The new study tracked BPA in the biological systems of study participants, which is a first step to understanding how this chemical works on our bodies. The study checked actual BPA levels in study participants (including cord blood and breast milk) and arranged hypothetical meals using many canned foods, in a diet that might be typical of a lower-income person attempting to eat healthily by including canned foods.

Where is BPA found?

The NWSM report has this to say:

Our findings quantify exposure through only one BPA source—canned foods. Other potential routes of exposure to BPA include air, dust, and water, common products like polycarbonate water and baby bottles, 5-gallon water coolers, and printer inks, toners and thermal receipt paper (used by most gas stations and supermarkets), where BPA can rub off paper onto our hands and into our mouths.

Of course, it’s also found in us — BPA can be measured in the urine of 93 percent of the U.S. population (according to the CDC), and the Environmental Working Group found BPA in the cord blood of newborn babies.

What’s the problem with BPA?

The NWSM report summarizes some of the scientists’ concerns with BPA:

Exposure of animals to low doses of BPA has been linked to cancer, abnormal behavior, diabetes and heart disease, infertility, developmental  and reproductive harm, obesity, and early puberty, a known risk factor for breast cancer.

BPA is suspected or known to be an endocrine disruptor, meaning a chemical that messes with our bodies’ natural sense of how to regulate our hormones and organize our systems to face life. Endocrine problems can cause all kinds of problems, from individual fatigue and auto-immune disease to species-wide problems with reproduction.

Other views on BPA

The new study isn’t the first to criticize BPA, and concerns seem to be mounting.

If you would like to read what the chemical and plastics industry has to say about BPA, you can go to their website, where they have fact sheets available.

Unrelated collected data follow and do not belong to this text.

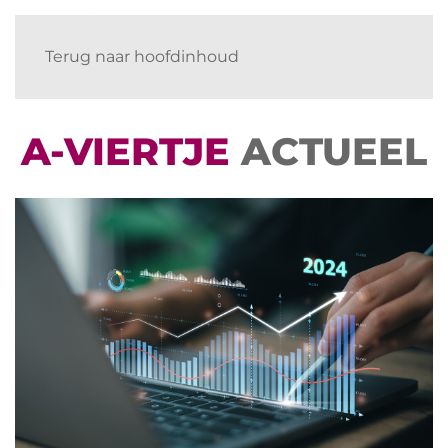
Terug naar hoofdinhoud
A-VIERTJE
ACTUEEL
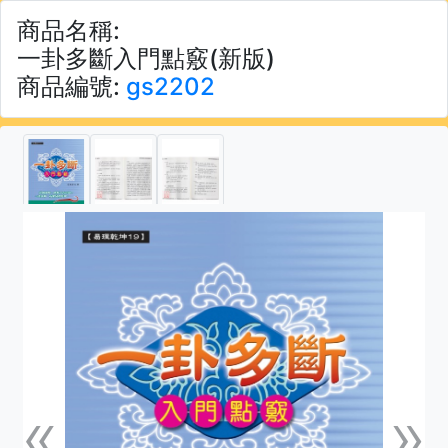
商品名稱:
一卦多斷入門點竅(新版)
商品編號:
gs2202
«
»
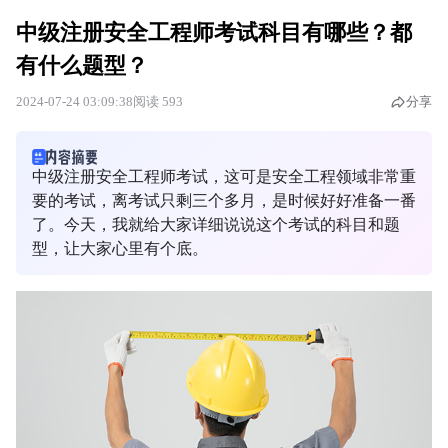
中级注册安全工程师考试科目有哪些？都
有什么题型？
2024-07-24 03:09:38
阅读 593
分享
中级注册安全工程师考试，这可是安全工程领域非常重
要的考试，离考试只剩三个多月，是时候好好准备一番
了。今天，我就给大家详细说说这个考试的科目和题
型，让大家心里有个底。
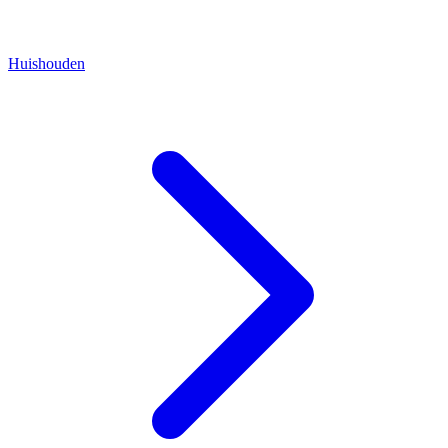
Huishouden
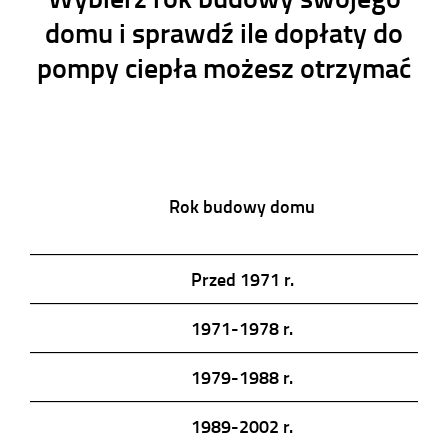
domu i sprawdź ile dopłaty do
pompy ciepła możesz otrzymać
Rok budowy domu
Przed 1971 r.
1971-1978 r.
1979-1988 r.
1989-2002 r.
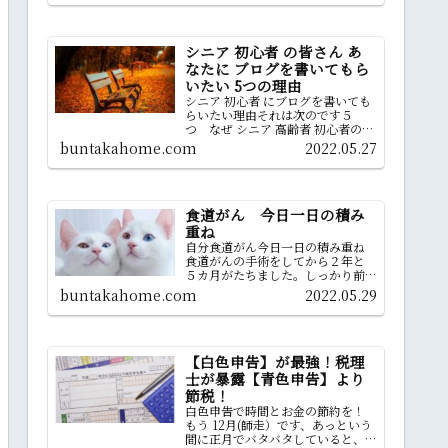
でも出来る自由な働き方ができる
ということです
シニア 初心者 の皆さん あ
なたに ブログを書いてもら
いたい 5つの理由
シニア 初心者 にブログを書いても
らいたい理由それは次のです５
つ なぜ シニア 高齢者 初心者の皆
さんにブログを発信されることを
buntakahome.com
2022.05.27
望むのか ブログは 若い世代が中
心？ 自分と同世代の皆さんのブ
ログを配信のきっかけになっても
らえたら嬉しいから
食道がん 今日一日の積み
重ね
自分食道がん今日一日の積み重ね
食道がんの手術をしてから２年と
５カ月がたちました。しっかり前
向きに一日一日その日の大切さを
buntakahome.com
2022.05.29
感じながら生活しています。患者本
人の経験がどうだったか今頑張っ
ておられる方々の少しでも、お役
に立てられれば嬉しいです
【白色申告】が最強！税理
士が暴露【青色申告】より
節税！
白色申告で時間とお金の節約を！
もう 12月(師走）です、あっという
間に正月でバタバタしていると、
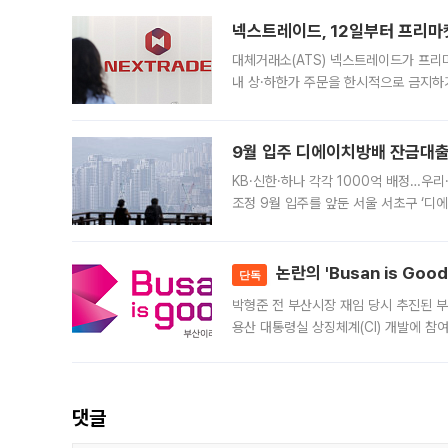
의 극심한
넥스트레이드, 12일부터 프리마
대체거래소(ATS) 넥스트레이드가 프리
내 상·하한가 주문을 한시적으로 금지하
가 체결 사례와 관련해 설명자료를 내고
9월 입주 디에이치방배 잔금대출
KB·신한·하나 각각 1000억 배정…우
조정 9월 입주를 앞둔 서울 서초구 ‘디
은행과 NH농협은행도 대출 취급을 검토
민은행
논란의 'Busan is Go
단독
박형준 전 부산시장 재임 당시 추진된 부산
용산 대통령실 상징체계(CI) 개발에 참
도시브랜드 사업이 공개 이후 시민 공감
댓글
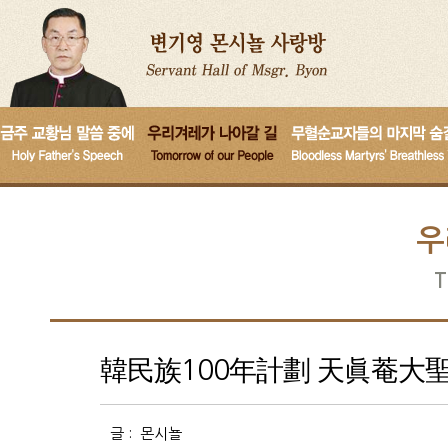
우
T
韓民族100年計劃 天眞菴大聖
글 :
몬시뇰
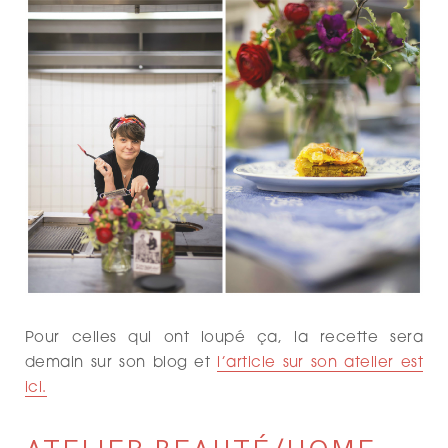
Pour celles qui ont loupé ça, la recette sera
demain sur son blog et
l’article sur son atelier est
ici.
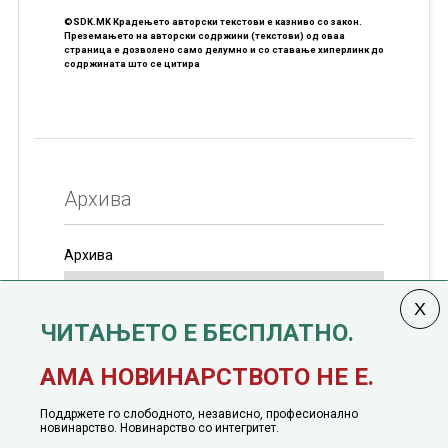
©SDK.MK Крадењето авторски текстови е казниво со закон.
Преземањето на авторски содржини (текстови) од оваа
страница е дозволено само делумно и со ставање хиперлинк до
содржината што се цитира
Архива
Архива
ЧИТАЊЕТО Е БЕСПЛАТНО.
Колумната
САКАМ ДА КАЖАМ
излегува од 12
АМА НОВИНАРСТВОТО НЕ Е.
јануари, 1991 година
Поддржете го слободното, независно, професионално
новинарство. Новинарство со интегритет.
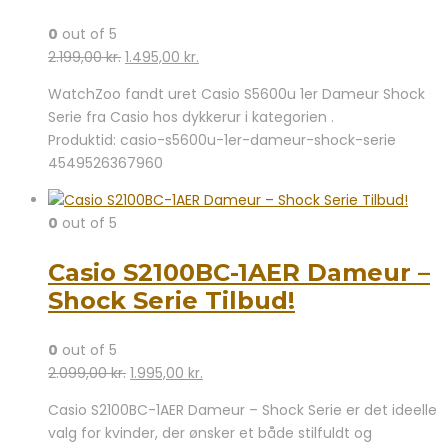
0
out of 5
Den
Den
2.199,00
kr.
1.495,00
kr.
oprindelige
aktuelle
WatchZoo fandt uret Casio S5600u 1er Dameur Shock
pris
pris
Serie fra Casio hos dykkerur i kategorien .
var:
er:
Produktid: casio-s5600u-1er-dameur-shock-serie
2.199,00 kr..
1.495,00 kr..
4549526367960
0
out of 5
Casio S2100BC-1AER Dameur –
Shock Serie Tilbud!
0
out of 5
Den
Den
2.099,00
kr.
1.995,00
kr.
oprindelige
aktuelle
Casio S2100BC-1AER Dameur – Shock Serie er det ideelle
pris
pris
valg for kvinder, der ønsker et både stilfuldt og
var:
er:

Meanwhile, decide for yourself if you want to avoid BPA in your foods.

How to avoid BPA

BPA is present in many plastics (especially polycarbonate) and in the linings of canned foods. You can avoid some of this exposure:

  • Avoid plastic water bottles. Bring your own stainless steel water bottle or drink from a glass. (Also better for the environment, and you’ll save money!)
  • Avoid plastic baby bottles. Baby bottles with BPA have been outlawed by Canada, Denmark and France, as well as five U.S. states. Use glass or stainless baby bottles and sippy cups.
  • Be very careful with old plastic re-usable water bottles, like Nalgene. The new Nalgene bottles are “BPA free.” But as the SIGG controversy over its bottle linings showed, you cannot always be confident you’re avoiding BPA.
  • Do not re-use plastic containers or heat plastic containers, especially polycarbonate.
  • Definitely do not heat foods covered with plastic wrap. (We only microwave in glass, covered with a plate.)
  • Avoid canned foods to the extent that you can. Many canned foods are high in sodium and not so great, anyway. Eden Foods says its cans are BPA-free, and Muir Glen will have BPA-free cans by the end of this year. Otherwise, try to skip the cans — cook your own dry beans, for instance. (A pressure cooker makes this job faster, and again — you’ll save money, too.)
  • Especially try to avoid eating too many canned foods in a given day or week. The study focused on people eating multiple canned foods.

How to learn more

The Environmental Working Group has developed a detailed timeline of BPA regulations — you can learn about the ins and outs of BPA regulation historically, proposed state legislation to ban BPA,  and voluntary efforts not to sell BPA-containing products, especially baby bottles, in the United States.

Last year, Fast Company published a lengthy article about the history of studies on BPA. The article is an extensive review that goes into the convoluted process by which BPA has been declared mostly safe, so far.